Problem:
Return, character for character, the data from the line that contains "Follow each photo" through the line that contains "360.3], [0, 0, 1]] dist [-0.006214, 0.001244]", including both of those lines.
[[ Data for the task, beginning ]]
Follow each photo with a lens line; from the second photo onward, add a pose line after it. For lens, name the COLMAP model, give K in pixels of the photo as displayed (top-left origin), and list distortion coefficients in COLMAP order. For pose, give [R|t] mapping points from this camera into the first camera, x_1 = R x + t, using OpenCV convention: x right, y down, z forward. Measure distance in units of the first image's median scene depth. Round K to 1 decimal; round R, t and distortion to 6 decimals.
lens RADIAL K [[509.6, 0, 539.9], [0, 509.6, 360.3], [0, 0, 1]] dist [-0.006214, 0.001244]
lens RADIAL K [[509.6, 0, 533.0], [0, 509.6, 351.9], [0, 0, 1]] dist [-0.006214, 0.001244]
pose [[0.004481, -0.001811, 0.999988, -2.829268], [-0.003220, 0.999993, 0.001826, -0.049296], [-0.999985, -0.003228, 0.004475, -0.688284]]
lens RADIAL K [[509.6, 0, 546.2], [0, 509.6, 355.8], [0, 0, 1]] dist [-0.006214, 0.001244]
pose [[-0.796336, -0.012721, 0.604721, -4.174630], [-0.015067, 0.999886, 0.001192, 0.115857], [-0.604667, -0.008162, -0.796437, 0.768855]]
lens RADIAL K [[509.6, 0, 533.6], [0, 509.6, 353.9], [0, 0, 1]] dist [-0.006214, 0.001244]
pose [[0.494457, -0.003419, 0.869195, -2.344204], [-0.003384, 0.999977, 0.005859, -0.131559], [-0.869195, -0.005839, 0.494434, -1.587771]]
[[ Data for the task, end ]]
[[ Data for the task, beginning ]]
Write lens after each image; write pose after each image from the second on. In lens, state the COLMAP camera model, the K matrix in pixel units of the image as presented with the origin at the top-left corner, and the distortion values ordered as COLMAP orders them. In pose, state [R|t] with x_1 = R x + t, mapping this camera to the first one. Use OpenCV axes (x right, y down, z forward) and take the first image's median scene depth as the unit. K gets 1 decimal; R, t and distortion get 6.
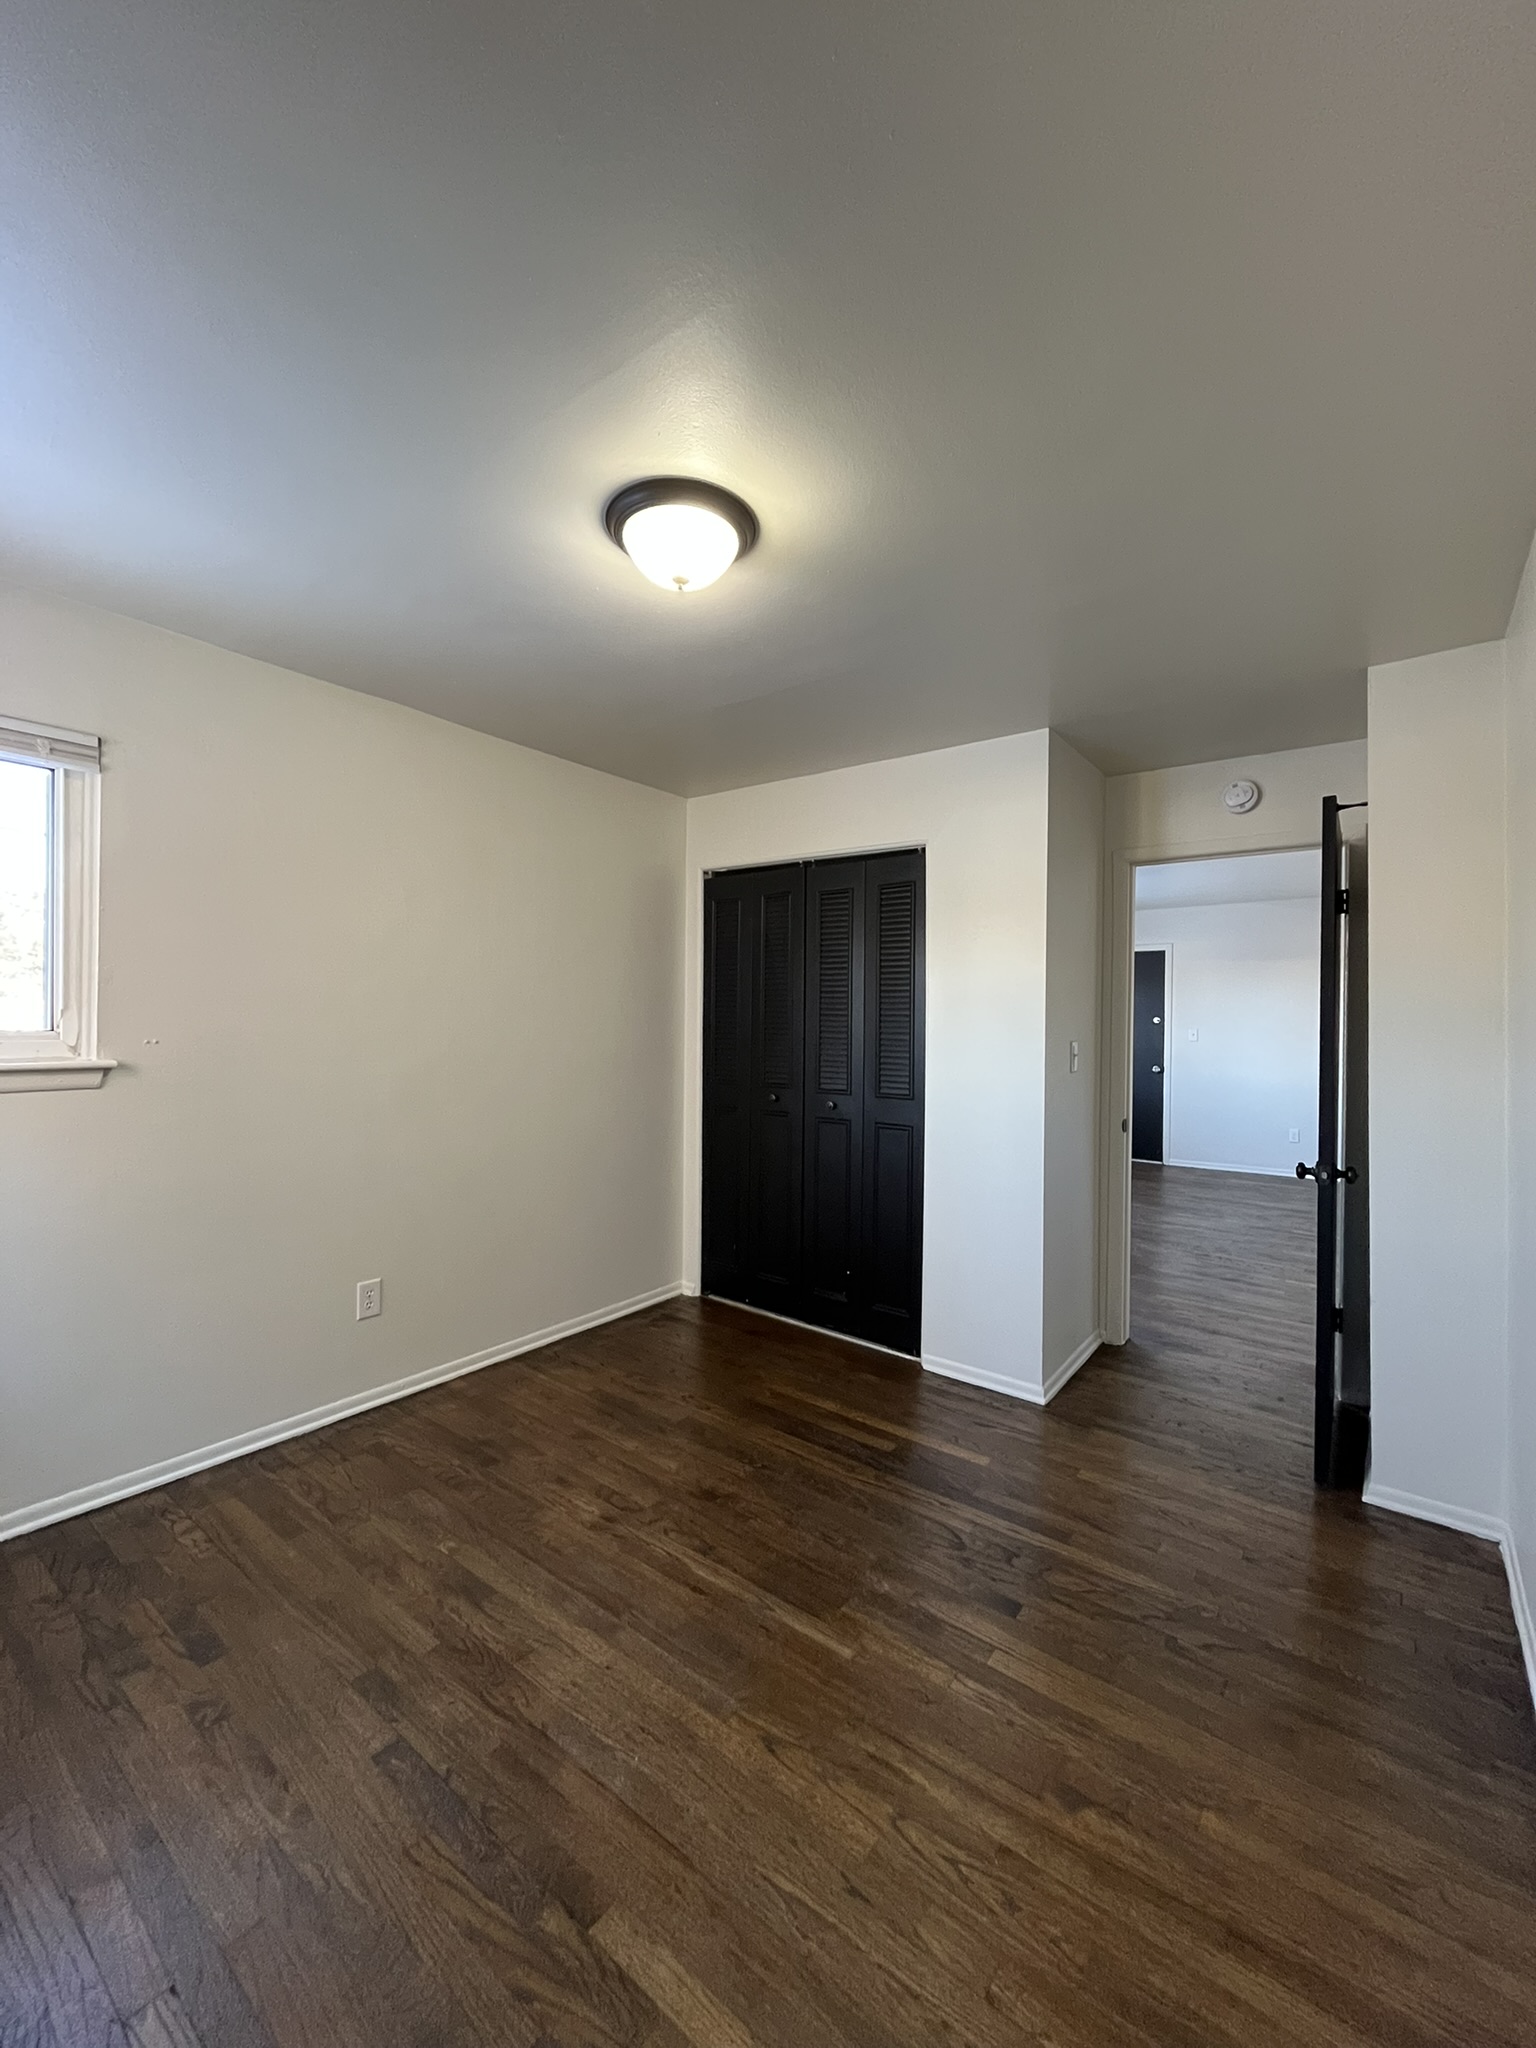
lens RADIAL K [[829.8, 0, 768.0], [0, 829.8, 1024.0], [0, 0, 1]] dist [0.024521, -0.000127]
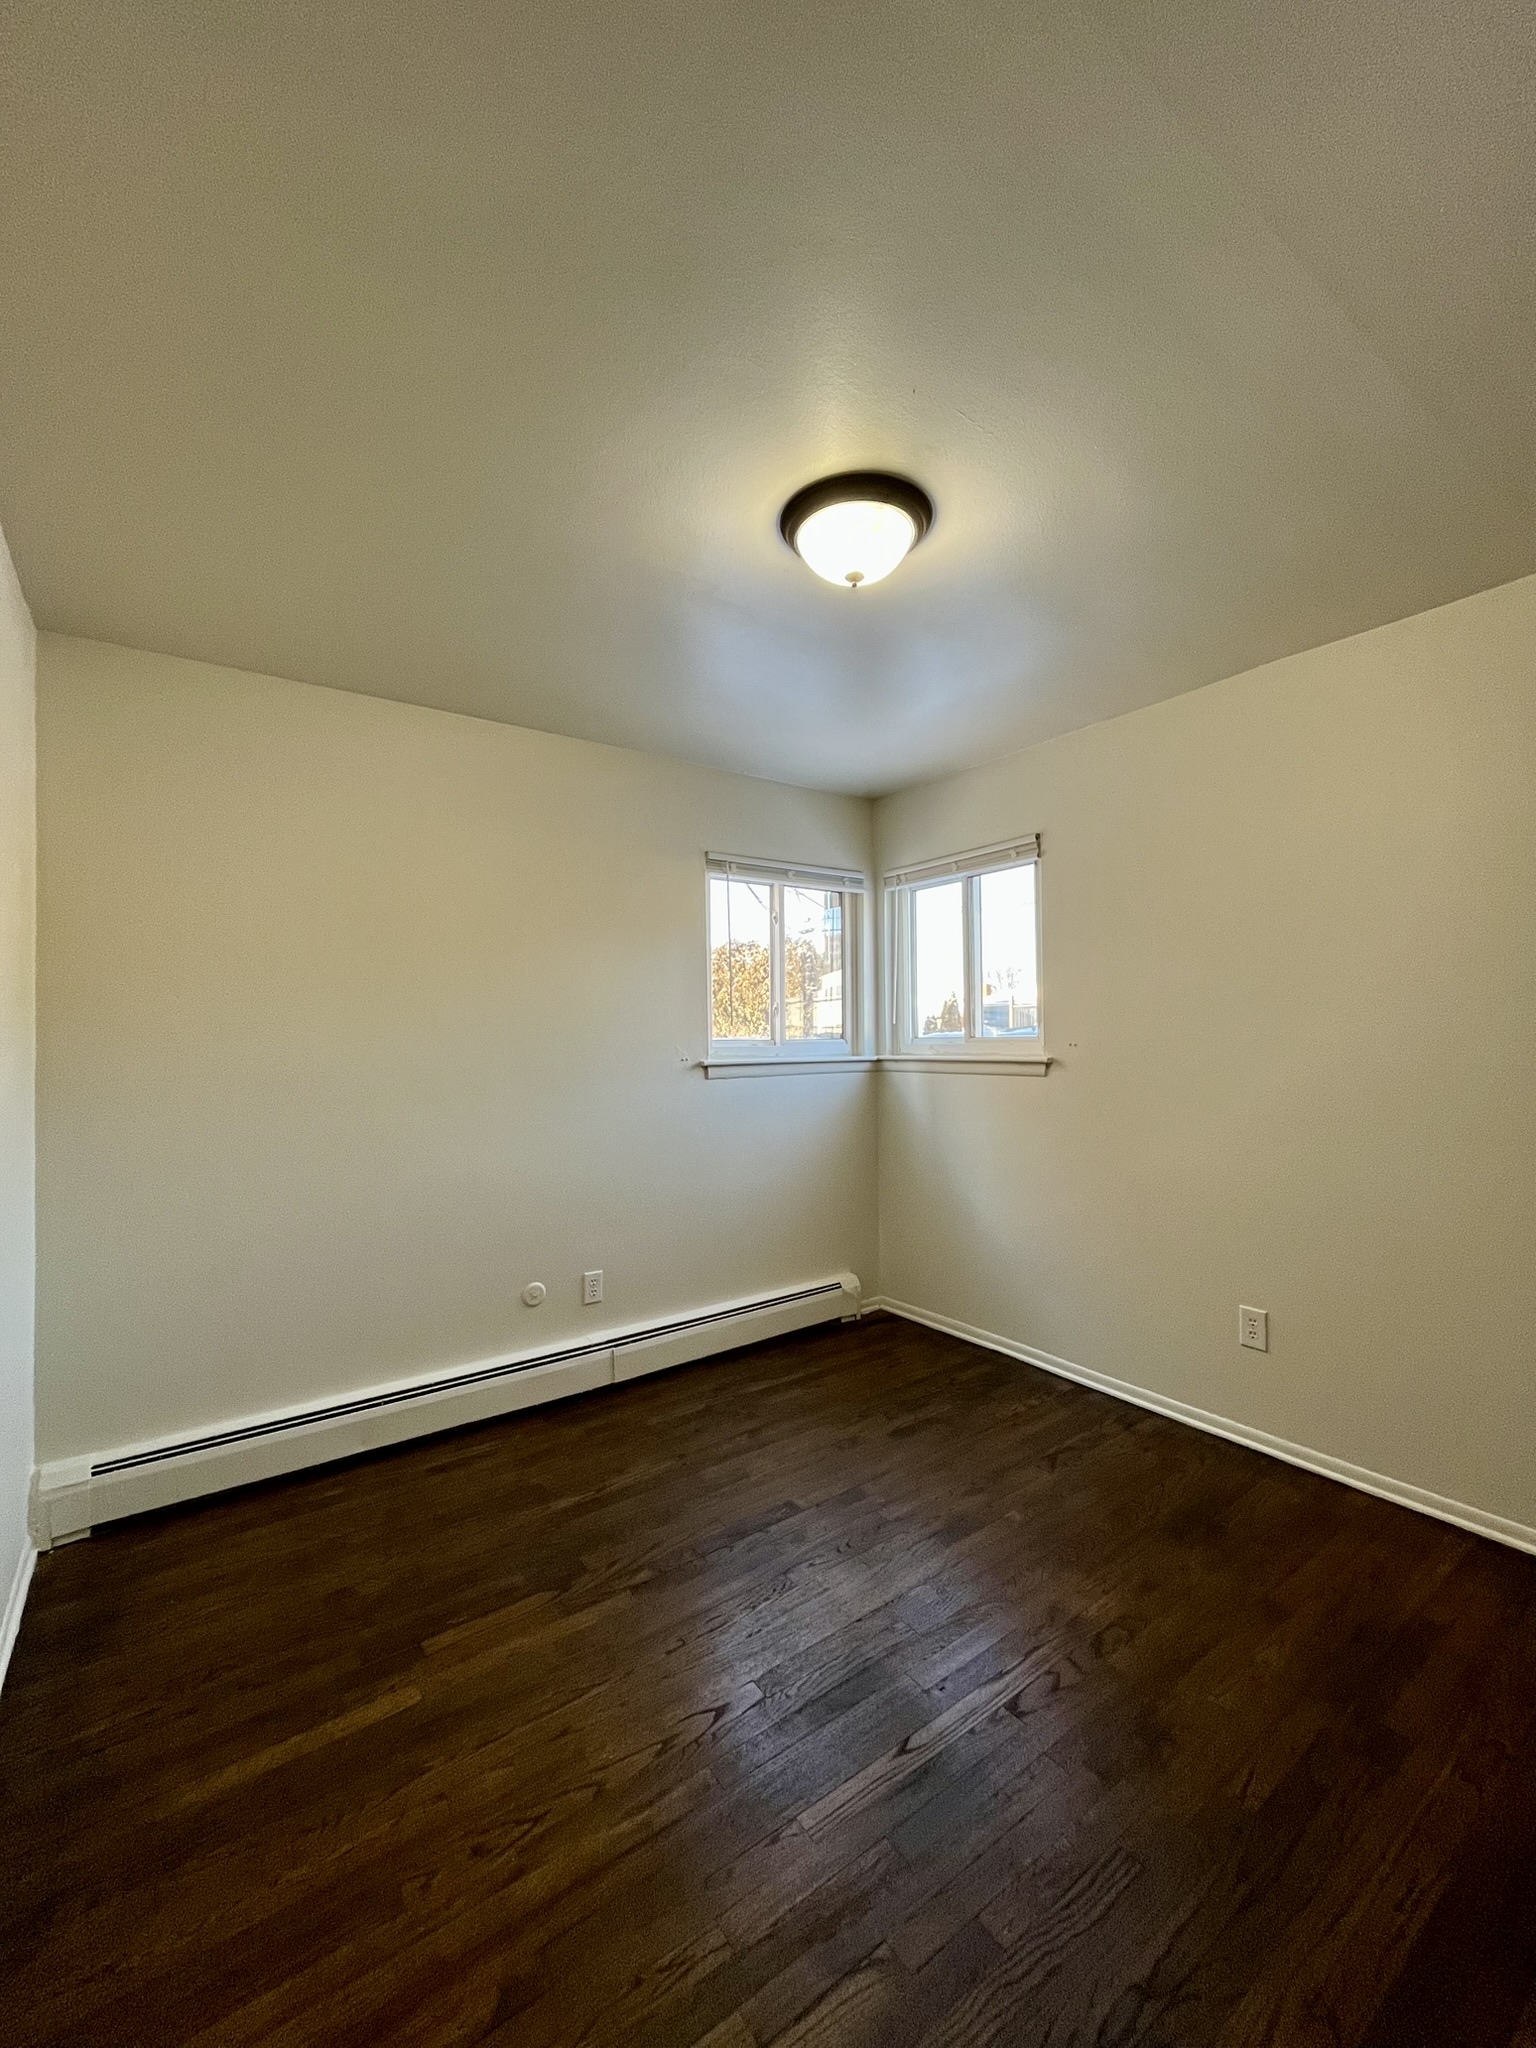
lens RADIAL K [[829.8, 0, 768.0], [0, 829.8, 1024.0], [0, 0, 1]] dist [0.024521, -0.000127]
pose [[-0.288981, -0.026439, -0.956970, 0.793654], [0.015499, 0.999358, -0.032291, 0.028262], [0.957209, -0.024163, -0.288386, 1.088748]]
[[ Data for the task, end ]]
Expected output:
Follow each photo with a lens line; from the second photo onward, add a pose line after it. For lens, name the COLMAP model, give K in pixels of the photo as displayed (top-left origin), and list distortion coefficients in COLMAP order. For pose, give [R|t] mapping points from this camera into the first camera, x_1 = R x + t, using OpenCV convention: x right, y down, z forward. Measure distance in units of the first image's median scene depth. Round K to 1 decimal; round R, t and distortion to 6 decimals.
lens RADIAL K [[509.6, 0, 539.9], [0, 509.6, 360.3], [0, 0, 1]] dist [-0.006214, 0.001244]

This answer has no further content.